:: PROBLEM TO WORK ON ::
Write out exactly the lines of the entries below, from the first through the line containing "staining of ovarian", and nothing beyond them.

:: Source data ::
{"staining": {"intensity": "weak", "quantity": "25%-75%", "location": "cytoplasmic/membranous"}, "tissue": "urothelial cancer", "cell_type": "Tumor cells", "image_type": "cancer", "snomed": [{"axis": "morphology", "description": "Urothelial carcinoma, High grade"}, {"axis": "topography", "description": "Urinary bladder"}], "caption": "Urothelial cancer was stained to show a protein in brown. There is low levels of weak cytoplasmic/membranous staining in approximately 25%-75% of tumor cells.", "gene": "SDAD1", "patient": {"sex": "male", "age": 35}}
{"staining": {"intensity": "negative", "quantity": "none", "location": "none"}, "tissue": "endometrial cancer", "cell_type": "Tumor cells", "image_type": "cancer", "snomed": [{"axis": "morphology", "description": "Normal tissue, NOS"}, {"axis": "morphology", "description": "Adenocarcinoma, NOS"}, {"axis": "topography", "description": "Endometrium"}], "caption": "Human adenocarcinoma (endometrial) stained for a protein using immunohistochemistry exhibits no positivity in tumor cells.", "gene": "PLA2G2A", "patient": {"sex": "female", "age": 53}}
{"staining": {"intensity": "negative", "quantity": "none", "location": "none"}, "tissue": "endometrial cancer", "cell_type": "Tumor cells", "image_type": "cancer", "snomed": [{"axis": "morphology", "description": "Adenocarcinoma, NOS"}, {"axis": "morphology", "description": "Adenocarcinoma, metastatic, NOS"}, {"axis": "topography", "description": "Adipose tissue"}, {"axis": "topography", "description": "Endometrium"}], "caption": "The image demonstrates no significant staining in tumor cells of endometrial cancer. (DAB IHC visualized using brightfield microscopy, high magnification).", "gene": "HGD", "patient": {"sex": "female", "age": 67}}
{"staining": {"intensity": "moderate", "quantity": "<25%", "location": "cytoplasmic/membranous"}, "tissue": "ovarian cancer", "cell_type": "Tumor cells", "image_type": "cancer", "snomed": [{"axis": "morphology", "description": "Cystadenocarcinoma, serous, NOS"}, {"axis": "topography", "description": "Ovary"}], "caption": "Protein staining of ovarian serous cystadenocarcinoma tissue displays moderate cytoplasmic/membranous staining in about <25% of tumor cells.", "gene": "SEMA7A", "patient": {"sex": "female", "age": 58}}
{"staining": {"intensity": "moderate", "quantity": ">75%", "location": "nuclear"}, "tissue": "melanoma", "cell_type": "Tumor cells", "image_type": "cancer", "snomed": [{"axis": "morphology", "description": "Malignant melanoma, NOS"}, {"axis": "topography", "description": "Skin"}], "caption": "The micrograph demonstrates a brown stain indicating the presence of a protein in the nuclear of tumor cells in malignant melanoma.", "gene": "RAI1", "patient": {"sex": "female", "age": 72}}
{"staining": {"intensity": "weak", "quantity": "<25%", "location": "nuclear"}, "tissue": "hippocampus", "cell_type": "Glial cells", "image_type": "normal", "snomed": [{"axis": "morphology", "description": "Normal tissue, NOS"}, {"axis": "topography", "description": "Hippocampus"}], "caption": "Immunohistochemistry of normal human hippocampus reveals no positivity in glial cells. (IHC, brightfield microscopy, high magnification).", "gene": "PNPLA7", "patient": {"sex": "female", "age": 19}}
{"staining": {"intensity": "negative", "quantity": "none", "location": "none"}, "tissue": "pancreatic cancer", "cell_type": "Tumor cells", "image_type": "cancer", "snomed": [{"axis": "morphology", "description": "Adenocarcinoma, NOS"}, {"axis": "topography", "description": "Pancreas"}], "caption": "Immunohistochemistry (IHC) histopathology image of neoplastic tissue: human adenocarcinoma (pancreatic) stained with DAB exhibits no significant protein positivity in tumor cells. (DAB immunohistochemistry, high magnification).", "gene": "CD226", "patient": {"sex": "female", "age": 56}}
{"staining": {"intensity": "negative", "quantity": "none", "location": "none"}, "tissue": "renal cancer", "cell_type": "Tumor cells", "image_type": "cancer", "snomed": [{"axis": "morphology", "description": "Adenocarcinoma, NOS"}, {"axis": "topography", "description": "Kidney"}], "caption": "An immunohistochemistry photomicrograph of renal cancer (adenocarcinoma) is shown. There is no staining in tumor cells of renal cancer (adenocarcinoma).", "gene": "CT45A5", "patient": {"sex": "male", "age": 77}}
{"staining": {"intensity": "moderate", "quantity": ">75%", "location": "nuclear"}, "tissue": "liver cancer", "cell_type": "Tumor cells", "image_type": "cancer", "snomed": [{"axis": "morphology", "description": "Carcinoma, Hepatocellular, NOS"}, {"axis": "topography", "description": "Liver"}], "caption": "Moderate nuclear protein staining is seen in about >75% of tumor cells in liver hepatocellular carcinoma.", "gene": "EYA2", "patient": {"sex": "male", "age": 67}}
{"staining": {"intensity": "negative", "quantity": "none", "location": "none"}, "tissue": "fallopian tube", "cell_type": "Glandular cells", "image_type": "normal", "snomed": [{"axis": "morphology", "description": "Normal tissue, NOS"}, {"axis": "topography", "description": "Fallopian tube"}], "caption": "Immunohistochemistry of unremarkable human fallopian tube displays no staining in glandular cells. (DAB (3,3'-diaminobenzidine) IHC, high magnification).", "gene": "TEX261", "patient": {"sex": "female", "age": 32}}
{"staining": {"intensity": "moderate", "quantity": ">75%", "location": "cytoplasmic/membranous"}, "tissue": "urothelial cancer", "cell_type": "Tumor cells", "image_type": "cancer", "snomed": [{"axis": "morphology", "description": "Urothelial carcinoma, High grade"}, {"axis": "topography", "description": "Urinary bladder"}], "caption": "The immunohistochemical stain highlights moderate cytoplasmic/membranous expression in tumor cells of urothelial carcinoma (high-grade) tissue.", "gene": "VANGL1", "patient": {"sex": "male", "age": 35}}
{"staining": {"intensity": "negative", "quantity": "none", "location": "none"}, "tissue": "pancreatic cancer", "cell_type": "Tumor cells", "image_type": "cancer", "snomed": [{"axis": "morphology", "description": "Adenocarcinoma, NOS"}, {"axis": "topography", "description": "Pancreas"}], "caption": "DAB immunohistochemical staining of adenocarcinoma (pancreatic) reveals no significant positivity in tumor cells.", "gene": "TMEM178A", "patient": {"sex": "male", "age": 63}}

:: OUTPUT ::
{"staining": {"intensity": "weak", "quantity": "25%-75%", "location": "cytoplasmic/membranous"}, "tissue": "urothelial cancer", "cell_type": "Tumor cells", "image_type": "cancer", "snomed": [{"axis": "morphology", "description": "Urothelial carcinoma, High grade"}, {"axis": "topography", "description": "Urinary bladder"}], "caption": "Urothelial cancer was stained to show a protein in brown. There is low levels of weak cytoplasmic/membranous staining in approximately 25%-75% of tumor cells.", "gene": "SDAD1", "patient": {"sex": "male", "age": 35}}
{"staining": {"intensity": "negative", "quantity": "none", "location": "none"}, "tissue": "endometrial cancer", "cell_type": "Tumor cells", "image_type": "cancer", "snomed": [{"axis": "morphology", "description": "Normal tissue, NOS"}, {"axis": "morphology", "description": "Adenocarcinoma, NOS"}, {"axis": "topography", "description": "Endometrium"}], "caption": "Human adenocarcinoma (endometrial) stained for a protein using immunohistochemistry exhibits no positivity in tumor cells.", "gene": "PLA2G2A", "patient": {"sex": "female", "age": 53}}
{"staining": {"intensity": "negative", "quantity": "none", "location": "none"}, "tissue": "endometrial cancer", "cell_type": "Tumor cells", "image_type": "cancer", "snomed": [{"axis": "morphology", "description": "Adenocarcinoma, NOS"}, {"axis": "morphology", "description": "Adenocarcinoma, metastatic, NOS"}, {"axis": "topography", "description": "Adipose tissue"}, {"axis": "topography", "description": "Endometrium"}], "caption": "The image demonstrates no significant staining in tumor cells of endometrial cancer. (DAB IHC visualized using brightfield microscopy, high magnification).", "gene": "HGD", "patient": {"sex": "female", "age": 67}}
{"staining": {"intensity": "moderate", "quantity": "<25%", "location": "cytoplasmic/membranous"}, "tissue": "ovarian cancer", "cell_type": "Tumor cells", "image_type": "cancer", "snomed": [{"axis": "morphology", "description": "Cystadenocarcinoma, serous, NOS"}, {"axis": "topography", "description": "Ovary"}], "caption": "Protein staining of ovarian serous cystadenocarcinoma tissue displays moderate cytoplasmic/membranous staining in about <25% of tumor cells.", "gene": "SEMA7A", "patient": {"sex": "female", "age": 58}}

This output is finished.